I thought George actually did a better job with the secondary characters in this one than with the main ones. Juliet is a woman with a past and she was reluctant to become involved with Shephard but did. She’s torn between her love of her daughter and wanting to keep her from doing something she will regret to wanting to still be with Shephard even though she knows it can’t last.
Maggie Spence is 13 and I wanted to hug her. She’s tied up in missing a father she never knew and telling herself she is in love with a 15 year old boy who is just as clueless as she is. Maggie is determined to get the family that she wants to make her feel loved.
Shepherd was garbage. George developed him very well though but there’s a scene that made me rage. His blindness of things and his treatment of women is definitely a theme that keeps playing out in George’s books.
Polly, a childhood friend of Shephard who practices Wicca who wanted Shephard to love her is the most changed by the end of this book. With her realizing eventually that just because you love someone does not mean that they deserve that love was heartbreaking.
Brendan who fancies himself in love with Poppy and is regretting the marriage he got forced into with the local rich man’s daughter.
Lynley and Helen have become exhausting. Get married or don’t, I just don’t want to read about it anymore. George shows though that Lynley wants to dominate Helen though and marriage to him would mean that she would be there for him always. I just shook my head. St. James is the only male character that understands what marriage and love is. He keeps dealing with Deborah and her insistence on trying to get pregnant though the doctor has flat out told her she needs to give herself a year at least to wait to try again or she may end up dying. Her acting as if St. James is the selfish one gave me a headache.
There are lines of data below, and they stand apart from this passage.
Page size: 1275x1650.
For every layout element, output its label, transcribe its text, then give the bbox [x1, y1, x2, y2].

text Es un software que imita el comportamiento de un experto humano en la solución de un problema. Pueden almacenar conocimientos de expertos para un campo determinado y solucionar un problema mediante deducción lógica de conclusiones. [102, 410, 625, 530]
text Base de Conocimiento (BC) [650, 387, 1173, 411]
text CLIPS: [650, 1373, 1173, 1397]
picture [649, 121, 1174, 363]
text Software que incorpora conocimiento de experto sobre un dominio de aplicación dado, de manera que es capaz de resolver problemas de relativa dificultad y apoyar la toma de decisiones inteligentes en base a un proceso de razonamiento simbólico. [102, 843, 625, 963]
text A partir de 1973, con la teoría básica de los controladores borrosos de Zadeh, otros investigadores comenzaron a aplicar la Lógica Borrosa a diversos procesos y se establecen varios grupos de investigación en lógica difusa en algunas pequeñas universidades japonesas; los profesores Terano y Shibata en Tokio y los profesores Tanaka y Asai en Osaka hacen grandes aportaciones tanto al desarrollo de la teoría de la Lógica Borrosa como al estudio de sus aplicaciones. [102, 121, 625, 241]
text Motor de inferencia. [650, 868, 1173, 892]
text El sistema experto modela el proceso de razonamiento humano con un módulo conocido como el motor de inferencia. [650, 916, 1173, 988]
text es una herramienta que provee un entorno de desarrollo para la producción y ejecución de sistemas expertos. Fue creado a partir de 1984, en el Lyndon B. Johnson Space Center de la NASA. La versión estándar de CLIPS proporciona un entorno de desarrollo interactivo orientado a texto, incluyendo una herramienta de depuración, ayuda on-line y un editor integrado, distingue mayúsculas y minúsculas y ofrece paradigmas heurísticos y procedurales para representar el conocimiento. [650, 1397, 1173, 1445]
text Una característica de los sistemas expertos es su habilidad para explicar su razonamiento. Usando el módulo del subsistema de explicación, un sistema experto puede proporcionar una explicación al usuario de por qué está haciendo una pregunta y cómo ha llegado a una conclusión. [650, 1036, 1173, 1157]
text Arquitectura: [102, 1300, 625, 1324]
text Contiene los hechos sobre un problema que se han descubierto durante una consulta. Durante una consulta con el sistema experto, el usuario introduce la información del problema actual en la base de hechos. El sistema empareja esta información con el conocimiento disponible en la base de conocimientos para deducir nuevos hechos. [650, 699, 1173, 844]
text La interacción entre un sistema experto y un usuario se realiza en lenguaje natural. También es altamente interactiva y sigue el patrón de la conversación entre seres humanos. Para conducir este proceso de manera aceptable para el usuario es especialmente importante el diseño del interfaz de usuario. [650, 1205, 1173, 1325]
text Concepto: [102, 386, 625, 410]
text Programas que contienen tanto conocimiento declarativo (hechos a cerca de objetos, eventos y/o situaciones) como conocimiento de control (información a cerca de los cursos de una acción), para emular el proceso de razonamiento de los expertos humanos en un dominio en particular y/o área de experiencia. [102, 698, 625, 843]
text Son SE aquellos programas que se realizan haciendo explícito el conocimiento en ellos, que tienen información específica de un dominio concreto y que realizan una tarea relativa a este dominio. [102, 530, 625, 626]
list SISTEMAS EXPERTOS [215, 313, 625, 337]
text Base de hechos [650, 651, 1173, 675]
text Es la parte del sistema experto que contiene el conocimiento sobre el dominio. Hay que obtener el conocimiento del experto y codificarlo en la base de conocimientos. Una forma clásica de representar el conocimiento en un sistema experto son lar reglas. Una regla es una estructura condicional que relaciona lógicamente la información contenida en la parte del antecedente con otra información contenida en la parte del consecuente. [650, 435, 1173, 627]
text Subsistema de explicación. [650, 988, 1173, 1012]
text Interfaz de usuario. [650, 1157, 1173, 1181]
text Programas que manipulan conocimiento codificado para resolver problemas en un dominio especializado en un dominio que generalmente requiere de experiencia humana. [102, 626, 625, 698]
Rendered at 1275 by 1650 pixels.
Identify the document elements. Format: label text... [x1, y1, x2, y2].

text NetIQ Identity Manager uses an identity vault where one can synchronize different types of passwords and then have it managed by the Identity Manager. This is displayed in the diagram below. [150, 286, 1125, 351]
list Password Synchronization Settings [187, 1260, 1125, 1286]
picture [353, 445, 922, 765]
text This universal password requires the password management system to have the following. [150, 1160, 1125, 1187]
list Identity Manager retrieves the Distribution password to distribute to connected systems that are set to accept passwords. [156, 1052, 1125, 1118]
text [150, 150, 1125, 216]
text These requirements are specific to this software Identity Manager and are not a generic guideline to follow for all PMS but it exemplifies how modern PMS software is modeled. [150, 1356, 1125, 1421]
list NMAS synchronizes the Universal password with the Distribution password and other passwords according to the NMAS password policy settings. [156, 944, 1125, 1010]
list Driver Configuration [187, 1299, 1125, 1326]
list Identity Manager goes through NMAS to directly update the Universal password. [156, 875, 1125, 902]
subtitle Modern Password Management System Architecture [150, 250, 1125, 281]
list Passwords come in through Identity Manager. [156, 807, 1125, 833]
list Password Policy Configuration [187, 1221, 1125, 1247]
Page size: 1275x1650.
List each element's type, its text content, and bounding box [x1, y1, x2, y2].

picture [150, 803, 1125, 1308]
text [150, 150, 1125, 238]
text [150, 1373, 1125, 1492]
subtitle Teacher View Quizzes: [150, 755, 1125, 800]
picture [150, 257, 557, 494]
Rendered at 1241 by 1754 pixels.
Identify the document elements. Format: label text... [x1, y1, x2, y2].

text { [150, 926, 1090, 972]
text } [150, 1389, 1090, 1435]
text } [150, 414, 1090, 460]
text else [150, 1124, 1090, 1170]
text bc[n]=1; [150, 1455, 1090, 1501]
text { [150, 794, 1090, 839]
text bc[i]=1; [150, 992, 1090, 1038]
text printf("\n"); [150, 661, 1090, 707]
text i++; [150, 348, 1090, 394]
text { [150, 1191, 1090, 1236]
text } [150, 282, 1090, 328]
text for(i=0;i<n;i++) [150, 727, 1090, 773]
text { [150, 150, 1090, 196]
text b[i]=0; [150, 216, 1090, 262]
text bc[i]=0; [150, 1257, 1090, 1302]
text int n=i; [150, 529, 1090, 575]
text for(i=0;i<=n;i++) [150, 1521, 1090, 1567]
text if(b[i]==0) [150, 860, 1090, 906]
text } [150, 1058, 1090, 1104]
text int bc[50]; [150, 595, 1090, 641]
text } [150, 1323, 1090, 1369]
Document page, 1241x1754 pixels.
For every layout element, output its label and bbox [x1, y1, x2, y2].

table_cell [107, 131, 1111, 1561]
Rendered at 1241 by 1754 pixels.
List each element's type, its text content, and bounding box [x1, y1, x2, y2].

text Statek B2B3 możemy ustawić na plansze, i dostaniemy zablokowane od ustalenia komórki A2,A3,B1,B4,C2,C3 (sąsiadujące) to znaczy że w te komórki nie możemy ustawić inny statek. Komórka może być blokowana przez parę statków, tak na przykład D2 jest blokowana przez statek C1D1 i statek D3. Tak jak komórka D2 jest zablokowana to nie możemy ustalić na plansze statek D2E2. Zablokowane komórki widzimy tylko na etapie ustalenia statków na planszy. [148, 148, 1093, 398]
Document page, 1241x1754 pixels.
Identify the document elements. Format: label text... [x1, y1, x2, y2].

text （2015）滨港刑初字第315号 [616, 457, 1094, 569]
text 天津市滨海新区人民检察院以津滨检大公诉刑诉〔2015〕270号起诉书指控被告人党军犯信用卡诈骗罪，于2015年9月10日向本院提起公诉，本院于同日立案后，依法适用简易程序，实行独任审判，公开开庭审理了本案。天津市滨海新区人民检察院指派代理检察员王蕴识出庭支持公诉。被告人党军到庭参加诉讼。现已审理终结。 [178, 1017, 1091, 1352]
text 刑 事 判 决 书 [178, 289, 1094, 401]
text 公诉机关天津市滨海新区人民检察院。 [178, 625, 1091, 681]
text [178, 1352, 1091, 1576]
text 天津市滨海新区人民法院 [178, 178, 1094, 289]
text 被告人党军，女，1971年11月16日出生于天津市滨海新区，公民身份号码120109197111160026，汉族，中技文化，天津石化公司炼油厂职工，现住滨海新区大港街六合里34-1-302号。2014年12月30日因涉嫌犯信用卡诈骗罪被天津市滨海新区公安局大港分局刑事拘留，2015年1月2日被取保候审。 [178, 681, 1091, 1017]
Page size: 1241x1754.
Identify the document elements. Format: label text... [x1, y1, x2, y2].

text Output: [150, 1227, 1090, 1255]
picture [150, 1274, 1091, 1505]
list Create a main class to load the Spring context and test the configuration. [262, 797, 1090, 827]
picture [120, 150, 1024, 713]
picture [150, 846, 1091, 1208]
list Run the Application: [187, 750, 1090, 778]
Havers was barely in this one. I was ticked about that. We get to see her moving on from her family home and becoming more settled in the next stage of her life which was good.
The writing was graphic at times. Warning there is a rape scene in the book that had me checking my alarm was on before I fell asleep. The flow was a bit slow at first with just St. James and Deborah and I felt myself getting bored which hasn’t happened before. Things picked up anytime we left those two behind.
The setting of Lancastershire was interesting. It seemed to be a fairly liberal place with people not really focusing on religion. That said, there was a lot of ugliness going on that George manages to tap into when you follow the primary and secondary characters.
The ending was a shocker. I honestly didn’t know who the perpetrator(s) was and why they did it. When we get to the reveals I was like oh my goodness! I think ending it on the villagers after Lynley and others had left was a good idea. We can get a semblance of an idea of what will happen next.